Once back in the school, I hear machinery running in the workshop and finally realize that this is where the calming scent of wood that permeates the school is coming from. I look in: it’s a small room crammed with work benches. There are safety posters on the walls, and the teacher’s desk is on a low podium at one end. Everyone is busy hand-planing pieces of wood to make pointers, except for three girls who are working on a written assignment on… well, on hand planers.
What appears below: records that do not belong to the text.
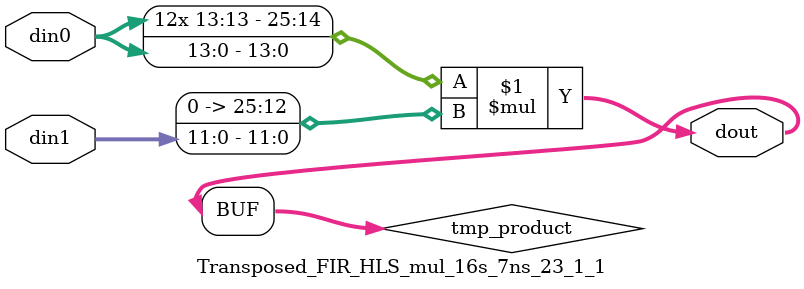
<source format=v>

`timescale 1 ns / 1 ps

 module Transposed_FIR_HLS_mul_16s_7ns_23_1_1(din0, din1, dout);
parameter ID = 1;
parameter NUM_STAGE = 0;
parameter din0_WIDTH = 14;
parameter din1_WIDTH = 12;
parameter dout_WIDTH = 26;

input [din0_WIDTH - 1 : 0] din0; 
input [din1_WIDTH - 1 : 0] din1; 
output [dout_WIDTH - 1 : 0] dout;

wire signed [dout_WIDTH - 1 : 0] tmp_product;


























assign tmp_product = $signed(din0) * $signed({1'b0, din1});









assign dout = tmp_product;





















endmodule

</source>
Back with Principal Sorokina, I ask for more of her thoughts on the contemporary rural education system. The rural school, she says, has always been of central importance, and she doesn’t see that changing any time soon, because the rural culture, the rural way of life, isn’t going anywhere and has a lot more developing to do. But the education system in modern Russia leaves a lot to be desired, because it’s all just too complicated, with its alphabet soup of final exams and its truckloads of red tape. Far worse, she says, driving home a point she made before, than the old Soviet system. In the eighties and nineties, principals were issued a single spreadsheet to record four- or five-years’-worth of government instructions; now four thick files cover only a single year. But the procedures are still essentially the same, and the work is really no different. The Pioneers and the Komsomol have been taken away, though, and nothing has been devised to replace them. Today’s generation, she fears, is being raised with nothing to hold onto.
There are, as I learned during my week’s stay, problems on an epic scale. The leaky roof, the aging classroom equipment, the shortage of the most basic athletic equipment, the chalk and the printer ink that the teachers have to pay for themselves, the repairs they do with help from parent volunteers only scratch the surface. The impression I took away with me – from everyone I interviewed, from the turquoise walls, the Pioneer banners, the familiar aromas in the workshop and cafeteria, the linen aprons, and all the rest of it – was deeply moving but also unsettling. At the very beginning of our trip, Grigory Serafimovich had given me my orders: “What you have to do is write it like it is,” he said. “That they need a new school. That the place is 60 years old. And it isn’t even brick; it’s made of logs. That the children need a modern school, a warm school, not one with stoves for heat. The promises keep coming, but it’s all talk and no action.”
There’s a lot at stake here. The teachers were very clear that if nothing is done, the village and its school will not be able to continue in their roles as champions of the native language and traditions. And when you immerse yourself in the situation, as I did, and see how our country has turned its back on these miniscule pieces of the very large puzzle that is Russia, an uneasy feeling takes hold that is hard to shake.